神武天皇45歳の時、長兄の五瀬命(イツセノミコト)と大八島の政を行うのに適した場所を相談して、塩土老翁神から聞いたことのある「青山をめぐらす東方の地」を目指す決心をした。この時をもって、三代続いた日向(ヒムカ=宮崎県)の地をあとにし、長い東征の戦いの旅が始まったのである。

海路で日向を出発した神武天皇は、筑紫(福岡県)の宇佐から岡田宮、安芸(広島県)のタケリ宮、吉備(岡山県)の高島宮を経て、難波の岬から河内(大阪府)の青雲白肩の津に至り、そこから上陸しようとしたが、土地の豪族である長髄彦(ナガスネヒコ)の激しい攻撃を受け、一時撤退する。この時に長兄の五瀬命が敵の矢玉に当たり、重傷を負ってしまった。 神武天皇は、「日の神の子孫である我々が日の出の方角に攻め込んだのがまずかった。」と深く後悔し、紀伊(和歌山県)の雄水門へと上陸し、竈山へと進軍した。この途中、重傷の五瀬命は息を引き取ったという。

さらに神武天皇は先へ進み、狭野を越えて、熊野の神邑に着き、天磐盾(アメノイワタテ)に登った。それから海を渡るが暴風に遭い、残った2人の兄の稲氷命(イナヒノミコト)、三毛入野命(ミケイリノミコト)を失った。やっとの事で熊野の山中へとさしかかった神武軍の前に、巨大な熊が現れた。実はこの熊、この土地の神の化身した姿で、この神の放つ毒気により、兵たちはみな失神して倒れてしまった。この様子を見ていたのが天上界の最高指令神の1柱、高御産巣日神と天照大神で、すぐさま援軍のために武甕槌神を差し向けようとした。しかし、武甕槌神はその必要はないと言い、霊剣布都御魂剣を降下させた。霊剣は、天孫降臨の際に邇邇芸命に従って降り、熊野に住み着いていた高倉下神の倉の屋根を突き破って床に突き立った。
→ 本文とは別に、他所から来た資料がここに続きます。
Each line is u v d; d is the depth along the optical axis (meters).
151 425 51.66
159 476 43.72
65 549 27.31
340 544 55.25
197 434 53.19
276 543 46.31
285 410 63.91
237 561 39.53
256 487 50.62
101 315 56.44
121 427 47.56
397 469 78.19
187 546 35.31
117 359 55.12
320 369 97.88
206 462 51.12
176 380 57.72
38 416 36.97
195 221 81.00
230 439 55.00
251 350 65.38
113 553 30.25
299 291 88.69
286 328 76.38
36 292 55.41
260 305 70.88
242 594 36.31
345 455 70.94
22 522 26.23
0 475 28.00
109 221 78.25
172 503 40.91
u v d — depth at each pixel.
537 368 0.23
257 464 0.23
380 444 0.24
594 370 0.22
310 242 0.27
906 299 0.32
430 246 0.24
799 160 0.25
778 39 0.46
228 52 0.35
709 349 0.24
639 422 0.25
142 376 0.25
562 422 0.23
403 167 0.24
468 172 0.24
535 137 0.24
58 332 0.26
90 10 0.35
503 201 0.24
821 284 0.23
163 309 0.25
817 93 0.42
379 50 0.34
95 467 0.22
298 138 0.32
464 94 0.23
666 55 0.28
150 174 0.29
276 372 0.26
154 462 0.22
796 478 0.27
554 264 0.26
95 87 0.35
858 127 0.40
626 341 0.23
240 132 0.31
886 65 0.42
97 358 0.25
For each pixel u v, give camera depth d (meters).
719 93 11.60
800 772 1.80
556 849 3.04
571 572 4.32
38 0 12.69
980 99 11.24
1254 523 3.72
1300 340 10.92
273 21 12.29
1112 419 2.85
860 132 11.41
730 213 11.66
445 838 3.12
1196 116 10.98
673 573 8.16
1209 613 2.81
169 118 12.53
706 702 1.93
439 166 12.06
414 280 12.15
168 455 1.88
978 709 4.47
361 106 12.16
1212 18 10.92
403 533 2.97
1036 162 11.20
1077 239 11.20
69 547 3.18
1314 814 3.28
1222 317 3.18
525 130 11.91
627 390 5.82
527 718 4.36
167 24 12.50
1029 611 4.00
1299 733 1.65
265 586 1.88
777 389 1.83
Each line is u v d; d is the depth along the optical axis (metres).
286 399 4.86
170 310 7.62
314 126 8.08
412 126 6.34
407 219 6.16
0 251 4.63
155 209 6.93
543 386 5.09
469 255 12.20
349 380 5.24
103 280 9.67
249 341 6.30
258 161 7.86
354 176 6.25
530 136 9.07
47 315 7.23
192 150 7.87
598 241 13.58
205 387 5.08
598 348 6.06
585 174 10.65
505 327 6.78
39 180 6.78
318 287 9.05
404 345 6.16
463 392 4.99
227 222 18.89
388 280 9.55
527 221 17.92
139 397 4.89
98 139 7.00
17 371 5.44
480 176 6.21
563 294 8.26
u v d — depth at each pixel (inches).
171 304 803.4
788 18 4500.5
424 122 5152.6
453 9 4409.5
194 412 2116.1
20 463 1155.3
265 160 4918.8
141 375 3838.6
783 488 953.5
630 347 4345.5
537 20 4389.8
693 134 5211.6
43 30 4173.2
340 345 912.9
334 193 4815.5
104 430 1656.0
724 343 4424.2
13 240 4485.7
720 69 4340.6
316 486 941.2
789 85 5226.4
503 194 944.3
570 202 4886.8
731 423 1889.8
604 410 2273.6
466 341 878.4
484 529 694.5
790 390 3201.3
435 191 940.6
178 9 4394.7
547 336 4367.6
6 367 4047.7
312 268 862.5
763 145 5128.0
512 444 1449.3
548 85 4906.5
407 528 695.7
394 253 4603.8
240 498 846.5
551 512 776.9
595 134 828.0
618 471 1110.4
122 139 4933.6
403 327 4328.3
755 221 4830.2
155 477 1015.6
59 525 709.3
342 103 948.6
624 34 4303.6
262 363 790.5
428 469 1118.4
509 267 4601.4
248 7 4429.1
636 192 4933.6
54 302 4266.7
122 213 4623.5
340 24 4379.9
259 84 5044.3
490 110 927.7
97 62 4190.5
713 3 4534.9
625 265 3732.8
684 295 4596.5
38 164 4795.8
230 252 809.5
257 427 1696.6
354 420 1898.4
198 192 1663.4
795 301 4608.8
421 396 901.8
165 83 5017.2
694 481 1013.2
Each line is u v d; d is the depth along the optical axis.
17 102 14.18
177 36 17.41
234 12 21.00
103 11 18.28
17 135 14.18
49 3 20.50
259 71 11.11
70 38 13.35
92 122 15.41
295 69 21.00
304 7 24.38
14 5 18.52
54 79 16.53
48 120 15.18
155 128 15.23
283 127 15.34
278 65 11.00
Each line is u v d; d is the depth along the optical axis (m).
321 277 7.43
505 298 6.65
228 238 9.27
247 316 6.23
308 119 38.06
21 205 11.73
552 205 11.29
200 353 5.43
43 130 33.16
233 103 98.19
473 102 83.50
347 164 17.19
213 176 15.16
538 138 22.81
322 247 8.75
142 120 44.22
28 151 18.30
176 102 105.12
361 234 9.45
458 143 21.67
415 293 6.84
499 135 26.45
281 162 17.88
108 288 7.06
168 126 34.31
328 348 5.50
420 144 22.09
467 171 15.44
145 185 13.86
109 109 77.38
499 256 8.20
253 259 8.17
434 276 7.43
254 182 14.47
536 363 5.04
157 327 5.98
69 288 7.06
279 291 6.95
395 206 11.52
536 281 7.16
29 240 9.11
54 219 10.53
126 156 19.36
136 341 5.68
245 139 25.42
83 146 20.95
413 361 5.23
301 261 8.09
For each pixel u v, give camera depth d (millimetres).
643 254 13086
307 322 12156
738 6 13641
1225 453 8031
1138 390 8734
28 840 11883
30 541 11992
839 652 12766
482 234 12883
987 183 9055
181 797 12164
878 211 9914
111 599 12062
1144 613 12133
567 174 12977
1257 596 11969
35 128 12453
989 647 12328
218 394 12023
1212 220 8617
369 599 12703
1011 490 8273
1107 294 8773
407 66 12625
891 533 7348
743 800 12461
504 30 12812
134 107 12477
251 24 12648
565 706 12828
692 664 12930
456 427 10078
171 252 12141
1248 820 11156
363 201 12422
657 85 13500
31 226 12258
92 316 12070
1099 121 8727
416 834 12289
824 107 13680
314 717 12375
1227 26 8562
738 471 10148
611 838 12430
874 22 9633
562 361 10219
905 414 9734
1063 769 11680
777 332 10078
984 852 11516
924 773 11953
翌朝それを見つけた高倉下神が直ちにそれを神武天皇の陣へと届けると、兵も天皇も元気を取り戻し、付近の豪族をうち破ってさらに進軍することができた。

ところが、兵も王も九州生まれの九州育ち、このあたりの地理にはとんと疎い。人里ならば知れず、山中での行軍とあっては土地勘がないことにはどうしようもない。さすがの霊剣もこればかりは専門外、役には立たなかったようだ。意気揚々と進んだのがいけなかったのか、たちまち道に迷ってしまった。これを天上で見ていた高御産巣日神、直ちに賀茂建角身命(カモノタケツヌミノミコト)を呼び出し、助力を命じた。賀茂建角身命は、すぐさま、三本の足をもった漆黒の烏(一説によれば体色は赤。それは烏か?)に化身して東征軍の頭上に舞い降りた。 神武天皇は突然現れた不思議な烏を神の使いと確信し、全軍に烏の後に続くようにと命令を出した。八咫烏(ヤタガラス)と名乗るその烏に導かれ、神武軍は無事に山越えをすることができたという。

東征軍はさらに吉野、宇多へと進軍した。この地は兄宇迦斯(エウカシ)、弟宇迦斯(オトウカシ)という豪族の治める地だったが、兄宇迦斯は神武天皇に申し出て、この地を譲るので和解成立の宴会に出てくれと言った。実はこれは罠で、兄宇迦斯は宴会場に細工を施し、人が入ると天井が落ちてくるようになっていた。しかし、事前に弟宇迦斯が神武天皇のもとに走り、そのことを密告していたので、神武天皇を迎えに出て、先に宴会場に入らせようとしていた兄宇迦斯は「おまえが先に入ってみせろ」と問いつめられ、宴会場にたたき込まれて落ちてきた天井に潰されてしまった。

さて、こうして大和まで攻め込んだ神武天皇は、長兄五瀬命の命を奪った宿命のライバル、長髄彦と相対する。その戦いを語る前に、饒速日尊について述べておこう。

饒速日尊は、神武東征に先立ち、天照大神からの命を受けて天磐船に乗って高天原から天下り、長髄彦のもとに身を寄せていた。この時に天照大神から授かったのが十種の神宝(トクサノカンダカラ=(天璽端宝=アマツシルシノミズタカラ))であった。この詳細については饒速日尊の項で述べる。さて、長髄彦のもとに落ち着いた饒速日尊は、その妹登美夜須毘売(トミヤスビメ)と結婚して宇摩志麻遅神をもうけ、大和の地方豪族として独立した。そして、長髄彦の与力としてこの戦いに参加していたのである。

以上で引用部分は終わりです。